- _Texto de la página_:
La máquina de pensar
Uno de los libros más apasionantes que he leído en los últimos años es El selfie de Galileo, software social, político e intelectual del siglo XXI (Península, 2015), del catedrático Carlos Elías, especialista en periodismo científico de la Universidad Carlos III de Madrid. En uno de los capítulos, denominado “La civilización de los algoritmos”, relata la apasionante aportación a este campo de la joven Ada Lovelace en la primera mitad del siglo XIX. Hija del excéntrico poeta Lord Byron, fue insistentemente obligada por su madre a estudiar matemáticas, con el propósito de alejarla lo más posible del ambiente y la vena bohemia del padre.
Sin embargo, destacada como era en las matemáticas, llevó a cabo una fusión maravillosa entre los números y las letras al titular su invento como la “Máquina de pensar”. Escribió un plan para que dicha máquina calculara los complicados y cautivadores números de Bernoulli (Una sucesión de números racionales conectados en teoría de números, así llamados por Abraham de Moivre, en honor a Jacob Bernoulli, el primero en estudiarlos). El plan de la joven Lovelace es considerado el primer programa informático de la historia.

- _Tarea 1_: Localiza en las filas de abajo cada línea que contenga la palabra "Trumpet" y cópiala completa.
El texto y las filas proceden de fuentes distintas.

Entradas de datos guardadas:
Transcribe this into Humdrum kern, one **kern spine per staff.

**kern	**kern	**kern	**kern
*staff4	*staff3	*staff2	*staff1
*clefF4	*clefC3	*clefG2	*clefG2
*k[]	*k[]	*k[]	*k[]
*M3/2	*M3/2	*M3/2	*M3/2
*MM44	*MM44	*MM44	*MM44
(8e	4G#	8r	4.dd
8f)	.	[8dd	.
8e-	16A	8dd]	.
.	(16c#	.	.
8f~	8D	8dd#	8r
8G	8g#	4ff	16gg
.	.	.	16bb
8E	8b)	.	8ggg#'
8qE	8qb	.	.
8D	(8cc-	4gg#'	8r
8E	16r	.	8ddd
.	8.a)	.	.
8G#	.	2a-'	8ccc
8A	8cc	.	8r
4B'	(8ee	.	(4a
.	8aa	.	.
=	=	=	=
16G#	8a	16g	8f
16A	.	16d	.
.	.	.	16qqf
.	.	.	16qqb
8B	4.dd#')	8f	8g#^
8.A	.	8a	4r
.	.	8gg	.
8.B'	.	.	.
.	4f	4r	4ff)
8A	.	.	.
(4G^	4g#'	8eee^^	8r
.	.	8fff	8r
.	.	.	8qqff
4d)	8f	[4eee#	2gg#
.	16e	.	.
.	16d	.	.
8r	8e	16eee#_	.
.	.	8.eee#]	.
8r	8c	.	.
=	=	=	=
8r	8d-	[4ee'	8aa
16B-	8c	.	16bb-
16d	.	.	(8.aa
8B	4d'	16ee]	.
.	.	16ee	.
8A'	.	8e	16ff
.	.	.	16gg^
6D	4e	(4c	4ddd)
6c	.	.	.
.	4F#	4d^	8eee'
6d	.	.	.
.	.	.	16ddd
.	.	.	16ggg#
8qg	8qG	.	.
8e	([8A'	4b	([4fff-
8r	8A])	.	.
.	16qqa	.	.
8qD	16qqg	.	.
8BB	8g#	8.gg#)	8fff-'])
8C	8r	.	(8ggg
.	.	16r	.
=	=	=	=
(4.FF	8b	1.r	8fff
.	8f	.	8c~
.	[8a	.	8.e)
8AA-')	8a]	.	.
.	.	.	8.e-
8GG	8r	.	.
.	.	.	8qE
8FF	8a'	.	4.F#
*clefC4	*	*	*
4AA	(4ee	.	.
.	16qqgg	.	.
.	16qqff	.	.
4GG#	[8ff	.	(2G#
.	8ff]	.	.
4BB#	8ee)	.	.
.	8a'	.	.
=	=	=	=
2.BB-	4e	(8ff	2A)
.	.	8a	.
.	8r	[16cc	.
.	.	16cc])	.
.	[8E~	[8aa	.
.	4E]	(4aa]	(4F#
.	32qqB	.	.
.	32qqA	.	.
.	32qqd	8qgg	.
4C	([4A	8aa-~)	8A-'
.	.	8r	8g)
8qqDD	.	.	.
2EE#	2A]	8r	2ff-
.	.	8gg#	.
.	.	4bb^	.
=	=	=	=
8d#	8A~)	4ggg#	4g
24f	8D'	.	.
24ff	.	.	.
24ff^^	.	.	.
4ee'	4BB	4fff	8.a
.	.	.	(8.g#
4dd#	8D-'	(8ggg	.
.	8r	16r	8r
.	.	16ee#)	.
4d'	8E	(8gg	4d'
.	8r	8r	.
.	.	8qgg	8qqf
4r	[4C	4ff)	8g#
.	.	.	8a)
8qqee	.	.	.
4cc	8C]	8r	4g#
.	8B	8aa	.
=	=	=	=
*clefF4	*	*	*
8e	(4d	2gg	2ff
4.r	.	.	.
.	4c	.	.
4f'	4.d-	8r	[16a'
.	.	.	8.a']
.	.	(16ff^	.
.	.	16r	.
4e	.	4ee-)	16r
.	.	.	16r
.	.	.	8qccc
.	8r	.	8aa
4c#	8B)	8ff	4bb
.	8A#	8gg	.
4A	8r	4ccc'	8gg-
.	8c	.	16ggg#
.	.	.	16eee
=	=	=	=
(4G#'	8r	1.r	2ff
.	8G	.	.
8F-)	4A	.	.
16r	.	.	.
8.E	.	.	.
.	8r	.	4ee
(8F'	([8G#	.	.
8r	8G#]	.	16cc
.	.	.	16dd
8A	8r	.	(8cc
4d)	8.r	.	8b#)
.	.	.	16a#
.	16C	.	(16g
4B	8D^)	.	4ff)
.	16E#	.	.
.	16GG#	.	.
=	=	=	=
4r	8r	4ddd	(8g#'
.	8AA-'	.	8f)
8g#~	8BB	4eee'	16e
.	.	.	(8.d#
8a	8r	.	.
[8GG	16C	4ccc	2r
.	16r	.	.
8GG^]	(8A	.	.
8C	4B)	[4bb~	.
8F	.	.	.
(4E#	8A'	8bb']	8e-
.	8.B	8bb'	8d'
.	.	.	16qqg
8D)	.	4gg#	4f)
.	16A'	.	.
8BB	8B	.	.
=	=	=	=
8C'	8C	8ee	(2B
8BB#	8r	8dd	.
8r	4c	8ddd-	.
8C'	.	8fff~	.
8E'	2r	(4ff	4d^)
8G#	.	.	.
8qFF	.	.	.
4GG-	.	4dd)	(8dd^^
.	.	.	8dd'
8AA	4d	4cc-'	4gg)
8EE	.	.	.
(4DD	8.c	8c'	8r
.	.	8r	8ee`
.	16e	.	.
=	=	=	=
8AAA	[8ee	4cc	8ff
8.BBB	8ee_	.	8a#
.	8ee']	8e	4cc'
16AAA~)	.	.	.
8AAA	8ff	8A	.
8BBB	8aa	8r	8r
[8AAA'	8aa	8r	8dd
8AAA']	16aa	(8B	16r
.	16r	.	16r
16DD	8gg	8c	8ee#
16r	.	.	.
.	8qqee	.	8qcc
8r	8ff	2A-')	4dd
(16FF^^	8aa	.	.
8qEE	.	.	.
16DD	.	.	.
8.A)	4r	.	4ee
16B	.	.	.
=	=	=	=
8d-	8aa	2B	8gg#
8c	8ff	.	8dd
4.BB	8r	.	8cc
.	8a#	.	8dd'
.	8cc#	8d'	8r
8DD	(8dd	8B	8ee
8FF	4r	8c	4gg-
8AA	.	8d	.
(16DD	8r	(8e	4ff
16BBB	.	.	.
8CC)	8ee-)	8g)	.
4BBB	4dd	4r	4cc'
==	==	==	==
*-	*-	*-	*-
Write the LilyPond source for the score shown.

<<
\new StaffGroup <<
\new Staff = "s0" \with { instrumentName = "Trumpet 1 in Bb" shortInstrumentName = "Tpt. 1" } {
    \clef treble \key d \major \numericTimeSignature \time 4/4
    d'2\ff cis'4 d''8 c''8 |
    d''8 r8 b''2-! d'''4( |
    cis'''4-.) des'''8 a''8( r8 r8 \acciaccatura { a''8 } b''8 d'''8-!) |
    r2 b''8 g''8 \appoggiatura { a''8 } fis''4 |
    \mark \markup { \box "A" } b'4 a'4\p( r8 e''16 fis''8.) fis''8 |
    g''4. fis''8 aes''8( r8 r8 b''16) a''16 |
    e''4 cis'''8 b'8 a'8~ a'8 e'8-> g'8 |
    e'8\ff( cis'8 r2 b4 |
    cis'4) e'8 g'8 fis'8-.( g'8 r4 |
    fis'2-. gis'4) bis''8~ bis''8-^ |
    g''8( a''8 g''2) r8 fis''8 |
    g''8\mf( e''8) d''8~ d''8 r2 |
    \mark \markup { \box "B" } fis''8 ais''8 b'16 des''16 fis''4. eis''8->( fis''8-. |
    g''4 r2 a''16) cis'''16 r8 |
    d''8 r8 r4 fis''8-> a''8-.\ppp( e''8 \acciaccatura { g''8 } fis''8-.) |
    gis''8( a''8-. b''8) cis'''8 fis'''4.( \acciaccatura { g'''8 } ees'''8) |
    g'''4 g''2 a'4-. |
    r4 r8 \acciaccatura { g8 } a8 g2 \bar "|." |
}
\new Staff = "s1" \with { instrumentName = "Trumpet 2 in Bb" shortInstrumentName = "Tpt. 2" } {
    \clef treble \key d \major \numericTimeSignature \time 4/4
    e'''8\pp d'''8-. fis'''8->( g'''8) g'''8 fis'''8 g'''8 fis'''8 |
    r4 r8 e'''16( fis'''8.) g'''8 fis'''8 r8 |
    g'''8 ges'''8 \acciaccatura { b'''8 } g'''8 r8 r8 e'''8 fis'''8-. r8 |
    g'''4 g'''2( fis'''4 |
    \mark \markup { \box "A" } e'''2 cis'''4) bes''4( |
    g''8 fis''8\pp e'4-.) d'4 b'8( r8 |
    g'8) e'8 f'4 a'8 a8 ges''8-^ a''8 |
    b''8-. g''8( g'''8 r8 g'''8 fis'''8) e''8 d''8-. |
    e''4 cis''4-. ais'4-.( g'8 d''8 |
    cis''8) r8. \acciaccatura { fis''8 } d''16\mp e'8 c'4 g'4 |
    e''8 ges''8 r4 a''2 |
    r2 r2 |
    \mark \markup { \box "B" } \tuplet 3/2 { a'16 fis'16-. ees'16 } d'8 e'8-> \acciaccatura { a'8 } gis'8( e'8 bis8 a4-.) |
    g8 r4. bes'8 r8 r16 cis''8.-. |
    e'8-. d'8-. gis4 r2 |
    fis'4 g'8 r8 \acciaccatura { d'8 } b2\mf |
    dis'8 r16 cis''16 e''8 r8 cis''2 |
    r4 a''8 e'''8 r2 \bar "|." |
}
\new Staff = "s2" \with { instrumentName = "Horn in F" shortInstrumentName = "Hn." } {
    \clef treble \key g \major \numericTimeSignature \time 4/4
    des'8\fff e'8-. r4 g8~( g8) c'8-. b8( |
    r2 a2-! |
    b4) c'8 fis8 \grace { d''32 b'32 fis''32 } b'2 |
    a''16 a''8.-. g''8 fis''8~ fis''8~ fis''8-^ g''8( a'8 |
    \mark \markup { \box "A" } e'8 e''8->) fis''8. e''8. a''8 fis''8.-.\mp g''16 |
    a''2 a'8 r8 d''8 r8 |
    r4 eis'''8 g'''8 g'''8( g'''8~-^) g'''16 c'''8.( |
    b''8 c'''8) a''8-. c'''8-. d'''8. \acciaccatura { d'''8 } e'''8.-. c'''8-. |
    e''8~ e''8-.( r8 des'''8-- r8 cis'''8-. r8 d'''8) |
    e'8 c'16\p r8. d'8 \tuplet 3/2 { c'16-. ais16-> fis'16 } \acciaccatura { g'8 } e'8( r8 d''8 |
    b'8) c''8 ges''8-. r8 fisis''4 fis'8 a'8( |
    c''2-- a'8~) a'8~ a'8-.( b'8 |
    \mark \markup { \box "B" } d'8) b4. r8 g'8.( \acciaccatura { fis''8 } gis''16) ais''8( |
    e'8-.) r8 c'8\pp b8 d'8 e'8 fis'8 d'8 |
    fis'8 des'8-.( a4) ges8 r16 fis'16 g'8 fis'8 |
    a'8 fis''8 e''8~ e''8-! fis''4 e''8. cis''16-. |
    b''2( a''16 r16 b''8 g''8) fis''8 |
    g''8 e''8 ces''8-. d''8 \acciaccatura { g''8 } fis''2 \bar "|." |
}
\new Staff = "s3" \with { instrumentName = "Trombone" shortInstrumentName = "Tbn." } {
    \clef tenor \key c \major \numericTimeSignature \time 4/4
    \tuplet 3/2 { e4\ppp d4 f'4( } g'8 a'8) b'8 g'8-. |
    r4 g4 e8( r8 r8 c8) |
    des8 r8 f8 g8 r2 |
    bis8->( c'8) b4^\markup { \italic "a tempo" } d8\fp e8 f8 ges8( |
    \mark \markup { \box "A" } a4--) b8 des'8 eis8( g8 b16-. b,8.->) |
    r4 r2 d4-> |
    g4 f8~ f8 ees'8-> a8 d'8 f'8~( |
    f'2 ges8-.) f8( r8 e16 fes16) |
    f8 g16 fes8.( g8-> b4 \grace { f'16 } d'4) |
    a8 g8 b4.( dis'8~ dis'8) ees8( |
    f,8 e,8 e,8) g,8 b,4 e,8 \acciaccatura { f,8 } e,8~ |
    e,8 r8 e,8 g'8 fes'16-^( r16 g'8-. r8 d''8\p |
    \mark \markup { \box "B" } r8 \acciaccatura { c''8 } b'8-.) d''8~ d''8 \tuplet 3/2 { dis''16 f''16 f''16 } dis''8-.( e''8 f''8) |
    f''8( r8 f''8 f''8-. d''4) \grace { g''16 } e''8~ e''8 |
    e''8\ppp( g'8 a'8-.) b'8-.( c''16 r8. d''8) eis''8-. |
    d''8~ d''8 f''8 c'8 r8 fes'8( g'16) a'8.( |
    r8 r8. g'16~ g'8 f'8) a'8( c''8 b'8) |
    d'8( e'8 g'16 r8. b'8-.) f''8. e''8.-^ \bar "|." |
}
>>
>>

- _Tarea 2_: Sigue escribiendo el texto sobre Ada Lovelace y la "Máquina de pensar" a partir de su última oración.

- _Resultado 1_:
\new Staff = "s0" \with { instrumentName = "Trumpet 1 in Bb" shortInstrumentName = "Tpt. 1" } {
\new Staff = "s1" \with { instrumentName = "Trumpet 2 in Bb" shortInstrumentName = "Tpt. 2" } {

- _Resultado 2_:
Después vinieron otros como el del matemático inglés Charles Babbage, quien retomó las ideas de Lovelace en su “Máquina analítica”, la cual no levantó ni atención ni financiamiento. El siguiente fue el matemático estadounidense Howard Aiken, quien, con la evolución de la ingeniería eléctrica, el apoyo financiero de IBM y el contexto de la guerra, sacó adelante la idea en 1939. Años más tarde sería presentada y utilizada en Harvard, bajo el nombre de Harvard Mark I, pero el artefacto aún necesitaba un modo de pensar, que la enseñaran a pensar, tarea que abrazó otra mujer, Grace Hooper, licenciada en física y matemáticas por la Universidad de Yale, considerada la primera programadora de esta histórica máquina.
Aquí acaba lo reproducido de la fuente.